On Fri, Jun 16, 2023 at 9:18 AM Andrey M. Borodin
wrote:
> Hi hackers,
>
> Relcache errors from time to time detect catalog corruptions. For example,
> recently I observed following:
> 1. Filesystem or nvme disk zeroed out leading 160Kb of catalog index. This
> type of corruption passes through data_checksums.
> 2. RelationBuildTupleDesc() was failing with "catalog is missing 1
> attribute(s) for relid 2662".
> 3. We monitor corruption error codes and alert on-call DBAs when see one,
> but the message is not marked as XX001 or XX002. It's XX000 which happens
> from time to time due to less critical reasons than data corruption.
> 4. High-availability automation switched primary to other host and other
> monitoring checks did not ring too.
>
> This particular case is not very illustrative.
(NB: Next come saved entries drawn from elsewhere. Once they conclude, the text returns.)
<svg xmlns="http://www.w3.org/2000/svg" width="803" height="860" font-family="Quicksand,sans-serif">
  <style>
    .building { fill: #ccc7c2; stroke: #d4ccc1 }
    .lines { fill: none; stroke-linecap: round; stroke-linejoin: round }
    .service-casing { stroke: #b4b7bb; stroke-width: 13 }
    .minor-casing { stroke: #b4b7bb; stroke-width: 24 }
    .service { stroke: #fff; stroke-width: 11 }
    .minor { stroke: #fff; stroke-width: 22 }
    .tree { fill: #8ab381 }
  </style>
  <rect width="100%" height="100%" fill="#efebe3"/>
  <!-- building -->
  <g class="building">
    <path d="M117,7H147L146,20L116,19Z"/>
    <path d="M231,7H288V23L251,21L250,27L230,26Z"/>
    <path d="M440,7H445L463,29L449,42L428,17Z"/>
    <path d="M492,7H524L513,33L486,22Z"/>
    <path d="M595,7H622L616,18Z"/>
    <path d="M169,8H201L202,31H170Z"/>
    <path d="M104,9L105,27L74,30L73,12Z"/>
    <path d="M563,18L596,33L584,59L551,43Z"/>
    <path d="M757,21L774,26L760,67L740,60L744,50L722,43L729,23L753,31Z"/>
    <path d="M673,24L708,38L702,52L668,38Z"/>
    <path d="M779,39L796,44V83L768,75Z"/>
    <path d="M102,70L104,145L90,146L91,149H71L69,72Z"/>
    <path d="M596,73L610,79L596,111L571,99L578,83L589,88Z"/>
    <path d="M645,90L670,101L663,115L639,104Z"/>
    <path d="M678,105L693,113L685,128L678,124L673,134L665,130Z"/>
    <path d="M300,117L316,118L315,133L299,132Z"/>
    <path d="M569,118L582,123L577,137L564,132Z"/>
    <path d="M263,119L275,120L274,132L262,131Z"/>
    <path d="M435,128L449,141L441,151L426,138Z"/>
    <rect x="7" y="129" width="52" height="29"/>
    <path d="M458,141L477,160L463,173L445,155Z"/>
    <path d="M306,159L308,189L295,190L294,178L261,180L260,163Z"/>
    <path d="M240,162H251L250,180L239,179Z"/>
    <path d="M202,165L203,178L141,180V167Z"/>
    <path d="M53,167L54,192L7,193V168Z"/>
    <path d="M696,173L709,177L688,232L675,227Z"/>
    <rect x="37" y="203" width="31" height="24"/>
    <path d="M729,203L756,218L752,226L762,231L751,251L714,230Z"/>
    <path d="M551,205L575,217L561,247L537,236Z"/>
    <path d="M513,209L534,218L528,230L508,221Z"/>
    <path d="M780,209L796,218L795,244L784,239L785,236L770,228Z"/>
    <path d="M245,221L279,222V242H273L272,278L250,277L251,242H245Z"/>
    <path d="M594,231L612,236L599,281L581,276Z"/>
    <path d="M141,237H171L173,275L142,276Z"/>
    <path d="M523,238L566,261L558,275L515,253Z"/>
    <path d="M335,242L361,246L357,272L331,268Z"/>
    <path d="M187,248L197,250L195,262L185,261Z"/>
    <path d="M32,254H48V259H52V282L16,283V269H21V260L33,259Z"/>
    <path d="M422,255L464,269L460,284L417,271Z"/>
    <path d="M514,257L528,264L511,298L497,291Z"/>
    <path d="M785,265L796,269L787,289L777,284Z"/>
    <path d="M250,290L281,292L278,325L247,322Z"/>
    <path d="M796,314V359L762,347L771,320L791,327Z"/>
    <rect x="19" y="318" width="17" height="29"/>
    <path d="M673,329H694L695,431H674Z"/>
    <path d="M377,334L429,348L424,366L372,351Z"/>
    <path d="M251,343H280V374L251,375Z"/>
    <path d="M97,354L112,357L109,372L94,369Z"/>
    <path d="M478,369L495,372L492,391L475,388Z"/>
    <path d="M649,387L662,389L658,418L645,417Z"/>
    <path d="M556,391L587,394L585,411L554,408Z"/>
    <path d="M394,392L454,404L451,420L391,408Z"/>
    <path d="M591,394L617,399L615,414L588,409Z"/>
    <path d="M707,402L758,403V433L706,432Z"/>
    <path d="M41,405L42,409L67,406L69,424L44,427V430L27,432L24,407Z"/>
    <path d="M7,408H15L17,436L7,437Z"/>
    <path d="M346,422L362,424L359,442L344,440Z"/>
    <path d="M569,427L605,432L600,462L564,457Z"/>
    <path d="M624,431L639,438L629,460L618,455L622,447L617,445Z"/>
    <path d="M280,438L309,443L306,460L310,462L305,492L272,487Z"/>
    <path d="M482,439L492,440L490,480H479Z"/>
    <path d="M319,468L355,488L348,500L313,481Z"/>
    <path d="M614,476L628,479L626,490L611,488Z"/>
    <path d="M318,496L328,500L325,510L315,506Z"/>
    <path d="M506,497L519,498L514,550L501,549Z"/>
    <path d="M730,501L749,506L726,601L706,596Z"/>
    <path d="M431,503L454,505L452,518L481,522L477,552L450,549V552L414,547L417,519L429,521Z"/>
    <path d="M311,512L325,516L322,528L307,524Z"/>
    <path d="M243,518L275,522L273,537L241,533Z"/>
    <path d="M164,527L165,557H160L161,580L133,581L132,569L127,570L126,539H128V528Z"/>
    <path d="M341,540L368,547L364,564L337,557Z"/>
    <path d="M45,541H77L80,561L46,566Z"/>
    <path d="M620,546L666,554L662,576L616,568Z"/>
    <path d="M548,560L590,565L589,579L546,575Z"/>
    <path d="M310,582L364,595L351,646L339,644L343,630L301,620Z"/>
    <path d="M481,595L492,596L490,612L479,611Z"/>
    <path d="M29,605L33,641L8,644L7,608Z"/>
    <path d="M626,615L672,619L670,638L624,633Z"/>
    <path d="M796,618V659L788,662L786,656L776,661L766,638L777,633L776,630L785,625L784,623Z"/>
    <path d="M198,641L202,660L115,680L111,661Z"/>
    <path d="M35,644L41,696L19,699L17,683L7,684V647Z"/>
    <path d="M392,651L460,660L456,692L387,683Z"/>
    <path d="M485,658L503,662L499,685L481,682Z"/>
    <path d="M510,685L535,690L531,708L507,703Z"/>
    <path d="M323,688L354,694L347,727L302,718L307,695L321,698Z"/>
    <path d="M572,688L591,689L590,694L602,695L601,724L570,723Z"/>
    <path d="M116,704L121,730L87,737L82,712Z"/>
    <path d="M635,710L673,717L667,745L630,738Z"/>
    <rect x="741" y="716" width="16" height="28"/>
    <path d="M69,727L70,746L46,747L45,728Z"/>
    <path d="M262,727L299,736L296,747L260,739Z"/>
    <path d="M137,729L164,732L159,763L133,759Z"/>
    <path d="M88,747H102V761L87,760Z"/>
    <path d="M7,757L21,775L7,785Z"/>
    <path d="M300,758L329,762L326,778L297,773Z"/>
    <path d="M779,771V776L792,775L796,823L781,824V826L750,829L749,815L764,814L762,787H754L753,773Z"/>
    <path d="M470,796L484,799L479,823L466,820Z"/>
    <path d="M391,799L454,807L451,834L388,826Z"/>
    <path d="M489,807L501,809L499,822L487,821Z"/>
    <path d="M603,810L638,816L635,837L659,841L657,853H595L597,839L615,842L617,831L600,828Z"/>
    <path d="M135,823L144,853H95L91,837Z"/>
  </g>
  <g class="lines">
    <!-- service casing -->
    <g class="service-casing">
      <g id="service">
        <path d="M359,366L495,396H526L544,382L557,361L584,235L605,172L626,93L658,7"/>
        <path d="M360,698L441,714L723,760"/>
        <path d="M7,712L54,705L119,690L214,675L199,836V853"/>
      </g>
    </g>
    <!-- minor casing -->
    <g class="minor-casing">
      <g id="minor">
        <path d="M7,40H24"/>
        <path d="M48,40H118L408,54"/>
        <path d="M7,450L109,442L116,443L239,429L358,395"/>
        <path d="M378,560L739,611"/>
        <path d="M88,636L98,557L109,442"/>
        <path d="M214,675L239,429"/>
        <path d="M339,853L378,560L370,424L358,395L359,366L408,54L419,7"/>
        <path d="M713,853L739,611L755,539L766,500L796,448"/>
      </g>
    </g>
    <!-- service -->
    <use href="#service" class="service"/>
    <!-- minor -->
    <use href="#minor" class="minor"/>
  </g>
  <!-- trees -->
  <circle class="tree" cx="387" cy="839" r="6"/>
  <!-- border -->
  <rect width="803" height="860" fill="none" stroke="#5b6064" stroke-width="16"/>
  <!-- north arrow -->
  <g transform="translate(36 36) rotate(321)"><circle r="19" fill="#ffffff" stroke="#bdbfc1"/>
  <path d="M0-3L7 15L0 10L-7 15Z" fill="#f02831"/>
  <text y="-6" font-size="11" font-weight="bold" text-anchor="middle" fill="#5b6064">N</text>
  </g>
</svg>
In fact we had index
> corruption that looked like catalog corruption.
> But still it looks to me that catalog inconsistencies (like relnatts !=
> number of pg_attribute rows) could be marked with ERRCODE_DATA_CORRUPTED.
> This particular error code in my experience proved to be a good indicator
> for early corruption detection.
>
> What do you think?
> What other subsystems can be improved in the same manner?
>
> Best regards, Andrey Borodin.
>
Andrey, I think this is a good idea. But your #1 item sounds familiar.
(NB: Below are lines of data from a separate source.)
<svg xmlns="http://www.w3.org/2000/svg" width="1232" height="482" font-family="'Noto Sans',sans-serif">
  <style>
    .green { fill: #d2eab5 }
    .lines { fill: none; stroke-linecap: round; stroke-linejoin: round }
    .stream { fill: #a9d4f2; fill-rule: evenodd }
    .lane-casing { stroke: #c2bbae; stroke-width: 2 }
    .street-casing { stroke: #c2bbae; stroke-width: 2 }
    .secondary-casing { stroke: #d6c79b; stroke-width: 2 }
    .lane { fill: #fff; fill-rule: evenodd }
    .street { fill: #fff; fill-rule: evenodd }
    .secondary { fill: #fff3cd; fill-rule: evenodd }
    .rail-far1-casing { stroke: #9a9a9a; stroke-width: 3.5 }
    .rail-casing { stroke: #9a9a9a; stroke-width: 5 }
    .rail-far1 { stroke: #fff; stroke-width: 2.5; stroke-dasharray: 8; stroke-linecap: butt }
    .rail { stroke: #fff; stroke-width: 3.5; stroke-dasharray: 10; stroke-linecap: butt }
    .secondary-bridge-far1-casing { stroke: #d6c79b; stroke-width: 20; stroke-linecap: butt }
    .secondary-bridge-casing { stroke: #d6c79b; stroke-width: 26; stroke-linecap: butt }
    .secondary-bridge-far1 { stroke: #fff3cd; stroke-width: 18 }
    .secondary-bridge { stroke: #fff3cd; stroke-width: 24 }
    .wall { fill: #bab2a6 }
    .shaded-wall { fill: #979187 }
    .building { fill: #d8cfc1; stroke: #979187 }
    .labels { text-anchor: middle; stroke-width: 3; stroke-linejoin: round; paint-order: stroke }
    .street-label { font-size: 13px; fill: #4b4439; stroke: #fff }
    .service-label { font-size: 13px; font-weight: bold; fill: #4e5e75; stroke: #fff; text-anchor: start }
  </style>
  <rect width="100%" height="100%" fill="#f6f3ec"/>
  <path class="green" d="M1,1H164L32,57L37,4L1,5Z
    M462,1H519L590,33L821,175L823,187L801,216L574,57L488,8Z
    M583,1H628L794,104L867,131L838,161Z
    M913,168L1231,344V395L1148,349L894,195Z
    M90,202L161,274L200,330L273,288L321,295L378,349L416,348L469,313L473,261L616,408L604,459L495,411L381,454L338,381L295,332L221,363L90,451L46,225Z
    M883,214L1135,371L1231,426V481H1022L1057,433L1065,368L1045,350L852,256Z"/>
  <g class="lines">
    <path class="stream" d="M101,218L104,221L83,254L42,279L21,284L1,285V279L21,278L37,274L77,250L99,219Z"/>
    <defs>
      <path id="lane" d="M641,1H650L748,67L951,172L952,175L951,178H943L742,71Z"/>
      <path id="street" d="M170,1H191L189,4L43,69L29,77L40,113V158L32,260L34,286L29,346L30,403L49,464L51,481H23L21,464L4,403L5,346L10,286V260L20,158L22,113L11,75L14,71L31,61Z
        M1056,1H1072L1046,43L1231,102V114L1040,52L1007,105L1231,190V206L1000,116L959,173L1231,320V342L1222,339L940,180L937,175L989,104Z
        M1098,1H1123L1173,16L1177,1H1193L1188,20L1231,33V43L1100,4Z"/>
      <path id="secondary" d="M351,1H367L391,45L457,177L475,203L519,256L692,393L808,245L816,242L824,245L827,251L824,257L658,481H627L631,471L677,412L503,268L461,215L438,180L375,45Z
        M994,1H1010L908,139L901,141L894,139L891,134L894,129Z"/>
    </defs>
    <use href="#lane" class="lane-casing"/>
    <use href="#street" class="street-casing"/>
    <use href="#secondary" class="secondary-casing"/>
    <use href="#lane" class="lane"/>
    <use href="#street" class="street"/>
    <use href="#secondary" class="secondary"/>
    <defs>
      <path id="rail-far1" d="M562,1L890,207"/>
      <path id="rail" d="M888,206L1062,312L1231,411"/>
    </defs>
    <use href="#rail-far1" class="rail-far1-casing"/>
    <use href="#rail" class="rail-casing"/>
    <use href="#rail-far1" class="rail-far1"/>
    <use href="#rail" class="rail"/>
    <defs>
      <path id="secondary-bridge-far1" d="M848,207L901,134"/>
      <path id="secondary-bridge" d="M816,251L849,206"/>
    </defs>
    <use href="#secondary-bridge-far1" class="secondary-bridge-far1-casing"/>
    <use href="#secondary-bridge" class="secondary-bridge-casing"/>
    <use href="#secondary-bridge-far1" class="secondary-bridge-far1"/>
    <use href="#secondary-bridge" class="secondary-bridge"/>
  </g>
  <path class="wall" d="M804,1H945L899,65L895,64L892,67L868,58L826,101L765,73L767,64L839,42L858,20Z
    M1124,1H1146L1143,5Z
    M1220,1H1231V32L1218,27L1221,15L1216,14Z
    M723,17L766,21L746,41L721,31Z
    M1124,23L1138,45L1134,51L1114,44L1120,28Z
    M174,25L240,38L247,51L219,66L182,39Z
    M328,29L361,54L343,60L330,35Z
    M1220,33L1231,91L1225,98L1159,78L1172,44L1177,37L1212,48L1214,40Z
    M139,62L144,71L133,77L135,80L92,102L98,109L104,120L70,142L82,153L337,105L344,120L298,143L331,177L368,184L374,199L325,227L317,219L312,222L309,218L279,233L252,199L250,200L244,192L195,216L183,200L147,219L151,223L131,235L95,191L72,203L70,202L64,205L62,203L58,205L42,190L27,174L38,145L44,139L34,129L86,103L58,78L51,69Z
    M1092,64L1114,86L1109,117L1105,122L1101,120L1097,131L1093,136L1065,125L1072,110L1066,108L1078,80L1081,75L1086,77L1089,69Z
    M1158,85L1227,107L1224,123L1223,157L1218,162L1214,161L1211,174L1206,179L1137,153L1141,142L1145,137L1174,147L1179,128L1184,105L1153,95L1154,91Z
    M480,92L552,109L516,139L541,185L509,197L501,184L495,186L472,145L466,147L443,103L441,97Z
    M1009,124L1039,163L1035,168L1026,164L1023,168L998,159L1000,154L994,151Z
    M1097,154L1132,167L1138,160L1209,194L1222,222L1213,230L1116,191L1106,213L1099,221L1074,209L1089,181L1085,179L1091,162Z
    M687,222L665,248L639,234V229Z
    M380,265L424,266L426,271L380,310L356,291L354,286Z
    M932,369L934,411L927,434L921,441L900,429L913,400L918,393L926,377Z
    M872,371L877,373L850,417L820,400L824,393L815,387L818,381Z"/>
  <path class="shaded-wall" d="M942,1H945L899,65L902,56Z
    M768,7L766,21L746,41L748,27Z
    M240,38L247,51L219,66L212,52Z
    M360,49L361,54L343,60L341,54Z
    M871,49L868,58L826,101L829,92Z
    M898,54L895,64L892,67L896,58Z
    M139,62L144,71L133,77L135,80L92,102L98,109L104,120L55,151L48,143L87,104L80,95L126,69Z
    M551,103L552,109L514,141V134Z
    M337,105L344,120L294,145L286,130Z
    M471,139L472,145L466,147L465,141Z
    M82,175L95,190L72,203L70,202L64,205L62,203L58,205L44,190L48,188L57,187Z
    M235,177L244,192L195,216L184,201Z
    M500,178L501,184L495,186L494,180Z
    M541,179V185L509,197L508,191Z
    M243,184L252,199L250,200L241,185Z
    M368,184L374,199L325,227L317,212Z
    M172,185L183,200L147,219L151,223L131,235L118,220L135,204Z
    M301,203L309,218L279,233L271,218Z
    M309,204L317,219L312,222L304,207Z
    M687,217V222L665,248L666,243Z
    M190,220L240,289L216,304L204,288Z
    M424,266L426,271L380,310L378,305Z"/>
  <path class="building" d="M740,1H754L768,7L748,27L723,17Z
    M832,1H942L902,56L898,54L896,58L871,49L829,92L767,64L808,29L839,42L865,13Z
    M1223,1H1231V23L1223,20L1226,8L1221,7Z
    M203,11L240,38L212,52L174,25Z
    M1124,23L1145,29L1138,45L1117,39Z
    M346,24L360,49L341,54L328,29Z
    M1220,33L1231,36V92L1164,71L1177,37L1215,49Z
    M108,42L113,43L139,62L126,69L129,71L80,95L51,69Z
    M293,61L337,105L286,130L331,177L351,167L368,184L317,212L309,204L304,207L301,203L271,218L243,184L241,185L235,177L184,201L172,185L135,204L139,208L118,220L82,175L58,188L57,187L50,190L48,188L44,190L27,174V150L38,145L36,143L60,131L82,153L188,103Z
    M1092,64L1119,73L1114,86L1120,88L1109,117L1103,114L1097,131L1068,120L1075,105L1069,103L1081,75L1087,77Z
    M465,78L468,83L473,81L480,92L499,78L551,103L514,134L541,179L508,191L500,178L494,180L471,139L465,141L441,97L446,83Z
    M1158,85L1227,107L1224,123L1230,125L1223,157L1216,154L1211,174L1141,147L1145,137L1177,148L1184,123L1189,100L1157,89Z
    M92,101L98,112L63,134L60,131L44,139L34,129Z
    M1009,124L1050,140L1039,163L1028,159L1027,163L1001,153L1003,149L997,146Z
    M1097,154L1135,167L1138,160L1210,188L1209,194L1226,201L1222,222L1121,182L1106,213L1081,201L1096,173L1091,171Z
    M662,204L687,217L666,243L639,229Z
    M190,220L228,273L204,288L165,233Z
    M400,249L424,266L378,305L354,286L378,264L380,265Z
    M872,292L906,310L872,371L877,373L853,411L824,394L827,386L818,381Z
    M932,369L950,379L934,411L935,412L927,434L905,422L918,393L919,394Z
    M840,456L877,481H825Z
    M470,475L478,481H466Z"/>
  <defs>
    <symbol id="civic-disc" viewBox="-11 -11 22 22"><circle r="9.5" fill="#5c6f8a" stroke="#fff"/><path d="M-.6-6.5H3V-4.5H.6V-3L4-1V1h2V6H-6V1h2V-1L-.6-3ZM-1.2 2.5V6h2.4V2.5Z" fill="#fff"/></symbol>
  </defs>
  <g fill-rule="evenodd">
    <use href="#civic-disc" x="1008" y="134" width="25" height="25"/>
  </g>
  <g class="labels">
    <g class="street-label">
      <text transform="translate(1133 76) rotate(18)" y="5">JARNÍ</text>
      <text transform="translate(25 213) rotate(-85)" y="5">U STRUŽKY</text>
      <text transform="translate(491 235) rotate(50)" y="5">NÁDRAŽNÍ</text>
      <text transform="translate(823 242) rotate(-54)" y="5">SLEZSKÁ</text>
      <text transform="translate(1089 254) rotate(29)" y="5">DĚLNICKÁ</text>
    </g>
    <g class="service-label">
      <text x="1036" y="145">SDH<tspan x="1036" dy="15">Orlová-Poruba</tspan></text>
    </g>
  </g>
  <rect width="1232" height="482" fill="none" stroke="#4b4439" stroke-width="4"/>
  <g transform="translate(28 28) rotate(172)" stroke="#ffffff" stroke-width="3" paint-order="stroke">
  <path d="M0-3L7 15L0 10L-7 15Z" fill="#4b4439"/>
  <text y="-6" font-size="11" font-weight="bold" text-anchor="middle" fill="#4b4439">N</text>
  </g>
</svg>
There was a thread about someone creating/dropping lots of databases, who
found some kind of race condition that would ZERO out pg_ catalog entries,
just like you are mentioning. I think he found the problem with that
relations could not be found and/or the DB did not want to start. I just
spent 30 minutes looking for it, but my "search-fu" is apparently failing.
Which leads me to ask if there is a way to detect the corrupting write
(writing all zeroes to the file when we know better? A Zeroed out header
when one cannot exist?) Hoping this triggers a bright idea on your end...
Kirk...